Random Walker Continued

Follow the profit

The R function that fits well with this objective is cumsum(). For example, here is what it gives if you apply it to the vector (1, 4, 2, 3, 6):

cumsum(c(1, 4, 2, 3, 6))  # gives

#   1  5  7 10 16

It sums as it goes along: 1, 1+4=5, 5+2=7, 7+3=10, 10+6=16

Let’s use it on a set of 10,000 random outcomes of a coin. For that, we need to generate random numbers with the correct values for the profit and loss at 50:50 probabilities. Then plot the outcome.

n <- 10000
xx_f <- sample(c(-1, 1), n, TRUE, prob = c(1/2, 1/2))
x_val <- cumsum(xx_f)
plot(x_val, type = "l", col = "blue", ylim = c(-150,100), xlab = "", ylab = "")

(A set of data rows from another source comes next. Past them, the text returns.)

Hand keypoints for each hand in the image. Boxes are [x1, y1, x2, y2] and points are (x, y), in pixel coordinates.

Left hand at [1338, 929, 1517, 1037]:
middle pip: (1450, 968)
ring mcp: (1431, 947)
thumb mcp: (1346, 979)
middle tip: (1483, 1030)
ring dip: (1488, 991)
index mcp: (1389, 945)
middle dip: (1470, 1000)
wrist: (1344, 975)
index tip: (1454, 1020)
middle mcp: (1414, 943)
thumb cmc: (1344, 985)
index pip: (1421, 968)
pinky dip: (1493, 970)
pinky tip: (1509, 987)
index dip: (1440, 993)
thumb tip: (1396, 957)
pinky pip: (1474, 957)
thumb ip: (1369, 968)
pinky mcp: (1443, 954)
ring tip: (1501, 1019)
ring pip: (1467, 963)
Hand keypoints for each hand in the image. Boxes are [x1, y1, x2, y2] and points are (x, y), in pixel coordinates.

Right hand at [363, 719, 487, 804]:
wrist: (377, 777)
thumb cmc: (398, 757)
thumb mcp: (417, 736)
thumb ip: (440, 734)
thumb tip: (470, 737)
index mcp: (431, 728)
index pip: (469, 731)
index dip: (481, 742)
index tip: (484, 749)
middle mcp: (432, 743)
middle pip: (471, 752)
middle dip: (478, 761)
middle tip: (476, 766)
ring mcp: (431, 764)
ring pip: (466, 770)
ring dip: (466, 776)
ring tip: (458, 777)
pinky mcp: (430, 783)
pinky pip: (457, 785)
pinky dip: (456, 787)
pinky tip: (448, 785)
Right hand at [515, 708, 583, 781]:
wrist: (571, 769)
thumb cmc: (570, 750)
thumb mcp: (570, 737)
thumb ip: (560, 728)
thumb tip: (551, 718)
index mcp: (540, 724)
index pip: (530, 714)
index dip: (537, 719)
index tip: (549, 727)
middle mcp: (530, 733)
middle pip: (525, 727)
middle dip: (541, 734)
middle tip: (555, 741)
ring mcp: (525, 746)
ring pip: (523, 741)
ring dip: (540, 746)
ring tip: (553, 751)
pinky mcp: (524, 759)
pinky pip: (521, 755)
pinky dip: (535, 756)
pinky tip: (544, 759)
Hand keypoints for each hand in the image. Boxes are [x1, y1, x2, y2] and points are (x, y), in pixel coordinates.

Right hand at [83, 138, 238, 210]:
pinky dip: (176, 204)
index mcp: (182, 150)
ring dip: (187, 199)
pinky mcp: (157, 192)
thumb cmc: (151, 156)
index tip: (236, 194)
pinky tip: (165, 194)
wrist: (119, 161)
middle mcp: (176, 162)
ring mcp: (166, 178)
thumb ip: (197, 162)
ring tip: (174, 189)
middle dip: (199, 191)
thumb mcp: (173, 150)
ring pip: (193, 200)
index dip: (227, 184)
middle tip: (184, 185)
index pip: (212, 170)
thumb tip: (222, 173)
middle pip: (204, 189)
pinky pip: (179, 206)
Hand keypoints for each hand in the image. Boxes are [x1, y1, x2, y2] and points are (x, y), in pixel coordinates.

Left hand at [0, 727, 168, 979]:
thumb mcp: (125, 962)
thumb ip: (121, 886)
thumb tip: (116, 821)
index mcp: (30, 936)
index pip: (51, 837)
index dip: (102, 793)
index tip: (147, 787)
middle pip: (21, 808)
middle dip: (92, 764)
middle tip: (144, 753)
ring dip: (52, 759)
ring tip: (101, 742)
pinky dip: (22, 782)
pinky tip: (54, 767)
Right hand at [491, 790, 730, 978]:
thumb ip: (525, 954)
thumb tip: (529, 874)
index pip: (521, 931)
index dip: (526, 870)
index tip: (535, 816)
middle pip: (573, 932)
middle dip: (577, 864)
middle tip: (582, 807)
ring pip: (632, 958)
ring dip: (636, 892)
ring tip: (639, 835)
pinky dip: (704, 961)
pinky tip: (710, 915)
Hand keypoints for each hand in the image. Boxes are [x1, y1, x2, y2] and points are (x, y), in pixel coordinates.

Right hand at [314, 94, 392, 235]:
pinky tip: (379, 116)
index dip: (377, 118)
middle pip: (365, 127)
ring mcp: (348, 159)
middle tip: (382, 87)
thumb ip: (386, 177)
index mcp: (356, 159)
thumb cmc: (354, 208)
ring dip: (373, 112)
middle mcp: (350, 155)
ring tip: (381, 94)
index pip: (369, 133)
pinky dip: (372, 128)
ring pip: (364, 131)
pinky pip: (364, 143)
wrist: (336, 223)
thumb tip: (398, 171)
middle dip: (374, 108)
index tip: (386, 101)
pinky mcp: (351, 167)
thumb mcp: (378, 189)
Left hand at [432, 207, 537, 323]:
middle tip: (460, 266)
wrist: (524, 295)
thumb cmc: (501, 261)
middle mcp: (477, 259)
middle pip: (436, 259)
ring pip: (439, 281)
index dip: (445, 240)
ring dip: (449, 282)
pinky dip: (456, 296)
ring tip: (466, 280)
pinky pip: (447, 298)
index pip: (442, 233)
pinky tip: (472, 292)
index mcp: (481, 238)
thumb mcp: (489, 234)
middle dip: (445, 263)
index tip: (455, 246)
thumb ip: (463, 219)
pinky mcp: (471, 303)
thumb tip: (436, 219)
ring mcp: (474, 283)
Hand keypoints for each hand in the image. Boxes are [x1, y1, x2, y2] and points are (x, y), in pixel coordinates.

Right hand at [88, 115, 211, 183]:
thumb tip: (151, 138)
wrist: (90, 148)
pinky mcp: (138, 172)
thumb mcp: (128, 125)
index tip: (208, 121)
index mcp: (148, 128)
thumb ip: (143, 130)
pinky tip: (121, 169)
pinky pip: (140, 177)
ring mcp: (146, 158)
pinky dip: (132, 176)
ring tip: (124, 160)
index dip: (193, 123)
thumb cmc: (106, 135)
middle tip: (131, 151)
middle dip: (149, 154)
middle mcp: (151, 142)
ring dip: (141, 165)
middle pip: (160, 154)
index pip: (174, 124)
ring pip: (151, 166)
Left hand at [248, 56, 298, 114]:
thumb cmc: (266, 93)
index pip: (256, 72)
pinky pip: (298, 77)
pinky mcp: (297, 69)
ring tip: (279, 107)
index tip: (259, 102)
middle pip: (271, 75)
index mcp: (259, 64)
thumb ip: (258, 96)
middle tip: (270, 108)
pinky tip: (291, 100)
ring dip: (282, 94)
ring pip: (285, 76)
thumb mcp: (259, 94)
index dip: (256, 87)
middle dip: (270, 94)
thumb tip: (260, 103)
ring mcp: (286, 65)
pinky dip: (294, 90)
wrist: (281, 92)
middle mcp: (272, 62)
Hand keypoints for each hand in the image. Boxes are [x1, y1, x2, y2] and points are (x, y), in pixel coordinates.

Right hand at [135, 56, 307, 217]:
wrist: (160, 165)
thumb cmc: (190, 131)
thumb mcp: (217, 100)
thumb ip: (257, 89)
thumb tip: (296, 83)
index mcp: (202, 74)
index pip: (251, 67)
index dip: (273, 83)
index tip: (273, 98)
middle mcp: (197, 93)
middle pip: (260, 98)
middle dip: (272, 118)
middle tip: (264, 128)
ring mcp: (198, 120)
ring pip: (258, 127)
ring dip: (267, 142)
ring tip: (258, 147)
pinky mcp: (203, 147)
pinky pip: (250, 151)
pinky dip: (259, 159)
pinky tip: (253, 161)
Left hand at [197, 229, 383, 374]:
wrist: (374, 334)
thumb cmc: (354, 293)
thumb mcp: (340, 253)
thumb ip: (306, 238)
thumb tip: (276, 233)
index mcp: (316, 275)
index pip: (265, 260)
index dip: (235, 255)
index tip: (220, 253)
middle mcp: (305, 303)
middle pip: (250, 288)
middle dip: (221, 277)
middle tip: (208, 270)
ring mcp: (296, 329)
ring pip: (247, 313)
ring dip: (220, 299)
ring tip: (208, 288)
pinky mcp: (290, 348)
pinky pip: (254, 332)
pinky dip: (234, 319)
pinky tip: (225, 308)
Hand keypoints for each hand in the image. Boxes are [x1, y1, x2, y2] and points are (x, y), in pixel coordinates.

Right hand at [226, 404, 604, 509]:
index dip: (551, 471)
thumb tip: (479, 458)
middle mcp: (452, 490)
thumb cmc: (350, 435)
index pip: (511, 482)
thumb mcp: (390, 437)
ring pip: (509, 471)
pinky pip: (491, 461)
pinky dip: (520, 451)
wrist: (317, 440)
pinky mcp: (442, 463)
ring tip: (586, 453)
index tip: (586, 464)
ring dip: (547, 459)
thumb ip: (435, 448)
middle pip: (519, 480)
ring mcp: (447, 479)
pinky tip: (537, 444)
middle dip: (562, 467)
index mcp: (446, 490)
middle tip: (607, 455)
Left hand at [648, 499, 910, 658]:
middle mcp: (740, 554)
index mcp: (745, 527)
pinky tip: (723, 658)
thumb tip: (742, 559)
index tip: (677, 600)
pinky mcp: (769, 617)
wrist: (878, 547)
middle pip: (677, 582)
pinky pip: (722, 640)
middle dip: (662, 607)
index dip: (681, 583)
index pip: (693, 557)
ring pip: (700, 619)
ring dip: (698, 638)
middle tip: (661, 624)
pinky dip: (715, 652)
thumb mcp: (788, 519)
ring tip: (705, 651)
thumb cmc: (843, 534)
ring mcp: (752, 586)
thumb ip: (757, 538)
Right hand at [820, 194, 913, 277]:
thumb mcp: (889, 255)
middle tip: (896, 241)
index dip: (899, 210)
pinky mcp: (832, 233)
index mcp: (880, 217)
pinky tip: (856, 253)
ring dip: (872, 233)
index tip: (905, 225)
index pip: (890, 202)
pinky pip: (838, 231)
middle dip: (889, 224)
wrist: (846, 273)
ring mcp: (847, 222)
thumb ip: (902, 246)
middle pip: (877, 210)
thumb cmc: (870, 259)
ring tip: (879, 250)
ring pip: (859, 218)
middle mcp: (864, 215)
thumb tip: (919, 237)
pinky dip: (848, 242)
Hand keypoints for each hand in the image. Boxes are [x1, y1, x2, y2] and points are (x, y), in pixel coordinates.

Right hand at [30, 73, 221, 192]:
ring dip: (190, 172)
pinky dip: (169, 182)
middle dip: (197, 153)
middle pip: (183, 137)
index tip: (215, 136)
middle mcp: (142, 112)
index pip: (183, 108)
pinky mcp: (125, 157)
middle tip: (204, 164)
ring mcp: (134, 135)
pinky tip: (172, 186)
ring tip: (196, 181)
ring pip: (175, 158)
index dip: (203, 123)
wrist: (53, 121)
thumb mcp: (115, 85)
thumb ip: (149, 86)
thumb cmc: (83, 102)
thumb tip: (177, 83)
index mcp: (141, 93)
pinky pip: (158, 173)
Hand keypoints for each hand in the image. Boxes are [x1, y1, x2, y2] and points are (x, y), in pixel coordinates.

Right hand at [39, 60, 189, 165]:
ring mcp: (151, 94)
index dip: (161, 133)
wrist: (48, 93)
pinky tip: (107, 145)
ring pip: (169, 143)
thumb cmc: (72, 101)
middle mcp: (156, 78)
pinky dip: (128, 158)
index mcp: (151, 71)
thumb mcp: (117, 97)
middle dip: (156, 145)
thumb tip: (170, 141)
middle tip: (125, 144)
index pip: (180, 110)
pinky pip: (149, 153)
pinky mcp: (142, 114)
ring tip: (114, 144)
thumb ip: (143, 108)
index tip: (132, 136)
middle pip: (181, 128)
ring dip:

Don’t assume that this is the only outcome you can expect. If I run the same program four more times, here is what you get:

So, anything is possible! But not all equally likely, as can be seen below:

Your intuition is correct; the maximum probability of occurrence for the H is 5000, which means the profit is zero. Again, not to forget: the absolute probability of getting 5000 may be the highest, about 80 out of 10000, yet that is not what you see in real life because not getting zero overwhelms (10000 – 80)! You can also see that chances of getting a gain of 200 (5100 Hs) or a loss of 200 (4900 Hs) are still possible, but with a lower likelihood. But, a gain (or a loss) of 400 is really rare.

Gambler’s ruin

While any of the above plots may be used to illustrate a gambler’s ruin, we will use our favourite roulette wheel; probability 18/38 for a win and 20/38 for a loss. The random walk is dramatic here for a 10000-long run.

You can try as many times as possible; getting a positive value at the end of this walk is unlikely!